According to Fig. 12, the models used estimate reference ET in Kashan better than Esfahan and Ardestan. Table 1 confirms this result because the annual precipitation of Kashan (138.4 mm) is more than both Esfahan (122.8 mm) and Ardestan (115.8 mm). In addition, compared with Esfahan (1550.4 masl) and Ardestan (1252.4 masl), the lowest elevation belongs to Kashan (982.3 masl). Therefore, application of the models is proposed for all regions in the world with weather conditions close to Kashan, and this leads to the best performance as well as reduction of uncertainty for estimation of reference ET.

Compared with the previous works (in these three regions), the obtained results underline better performance of MFP, robust regression, and Bayesian regression in Esfahan, Kashan, and Ardestan. Azizi et al. (2010) applied multivariations regression model for estimating reference ET in Esfahan province. The authors used four weather parameters (temperature, air vapor pressure, relative humidity, and wind speed) to estimate reference ET and claimed that use of this approach led to correlation coefficients equal to 0.998 and 0.992, in Esfahan and Kashan, respectively. In the other study, Heydari et al. (2013) evaluated different methods include Penman FAO, Blaney–Criddle, Linacre, Thorenthwaite, Hargreaves–Samani, Irmak, Turc, and Jensen–Haise in Ardestan, and then their results were compared with FAO-PM method. The results indicated that the Blaney–Criddle model is the most appropriate for this particular study area, with an average RMSE of 1.34 mm day−1 and MAE of 1.00 mm day−1 and a correlation coefficient of 0.952. The obtained results can be expanded for other arid regions with similar wheatear conditions.

Summary and conclusions

In this research, the capacity of different models for evapotranspiration prediction was investigated. Evapotranspiration is a complex and nonlinear phenomenon because it depends on several interacting climatological factors, such as temperature, humidity, wind speed, radiation, type, and growth stage of the crop (Jain et al. 2008; Ojha and Bhakar 2012; Valipour 2012a, b, 2013c, d, e, f, g, h, Valipour 2014b).
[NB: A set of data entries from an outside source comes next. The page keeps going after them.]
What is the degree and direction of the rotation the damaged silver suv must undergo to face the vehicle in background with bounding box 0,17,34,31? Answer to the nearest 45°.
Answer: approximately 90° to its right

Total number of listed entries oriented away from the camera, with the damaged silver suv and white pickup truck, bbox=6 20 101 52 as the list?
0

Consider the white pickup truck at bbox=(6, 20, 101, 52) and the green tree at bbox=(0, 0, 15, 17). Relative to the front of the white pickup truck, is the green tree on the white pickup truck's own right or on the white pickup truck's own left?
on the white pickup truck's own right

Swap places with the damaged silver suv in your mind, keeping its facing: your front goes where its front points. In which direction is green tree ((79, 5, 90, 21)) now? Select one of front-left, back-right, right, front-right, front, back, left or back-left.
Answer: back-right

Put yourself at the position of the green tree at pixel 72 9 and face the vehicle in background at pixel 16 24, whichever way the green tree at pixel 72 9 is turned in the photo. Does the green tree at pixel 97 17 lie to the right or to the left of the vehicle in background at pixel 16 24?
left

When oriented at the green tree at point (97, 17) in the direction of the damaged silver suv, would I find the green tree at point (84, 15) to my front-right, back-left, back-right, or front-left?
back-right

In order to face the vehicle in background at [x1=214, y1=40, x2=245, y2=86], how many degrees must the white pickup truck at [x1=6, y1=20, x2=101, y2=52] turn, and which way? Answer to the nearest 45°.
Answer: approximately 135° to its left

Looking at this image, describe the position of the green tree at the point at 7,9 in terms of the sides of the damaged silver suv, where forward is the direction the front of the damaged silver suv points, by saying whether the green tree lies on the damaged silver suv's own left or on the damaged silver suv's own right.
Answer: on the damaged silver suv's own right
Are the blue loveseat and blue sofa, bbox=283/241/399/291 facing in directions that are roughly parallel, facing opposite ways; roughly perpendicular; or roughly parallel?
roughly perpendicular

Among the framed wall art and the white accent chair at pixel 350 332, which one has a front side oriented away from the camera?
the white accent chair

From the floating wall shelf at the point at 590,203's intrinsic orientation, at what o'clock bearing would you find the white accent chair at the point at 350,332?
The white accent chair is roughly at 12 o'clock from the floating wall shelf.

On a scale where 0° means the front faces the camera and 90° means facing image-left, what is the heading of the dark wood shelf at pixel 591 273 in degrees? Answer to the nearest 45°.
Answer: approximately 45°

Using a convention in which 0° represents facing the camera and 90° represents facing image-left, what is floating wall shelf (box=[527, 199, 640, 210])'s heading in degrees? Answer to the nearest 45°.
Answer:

The MFP model is an effective tool to model nonlinear systems. The obtained results of predictions are in good agreement with the calculated ET at all stations. The results showed that the accuracy of MFP model was greater than the other two models in estimation of the amount of ET. Namely, the MFP model has more regression coefficient values and the less prediction errors than the other two models. Therefore, the suggestion is that these models, especially the MFP, could apply for other climatic and hydrologic modeling.

One of the most important results of the current investigation is estimation of reference ET by using only two weather variables including temperature and radiation, with an acceptable accuracy. Therefore, the formulae obtained are preferred to (1) other models in which reference ET was estimated using only these to variables with a future error as well as (2) other models in which reference ET was estimated using more weather variables such as relative humidity, wind speed, elevation, and precipitation.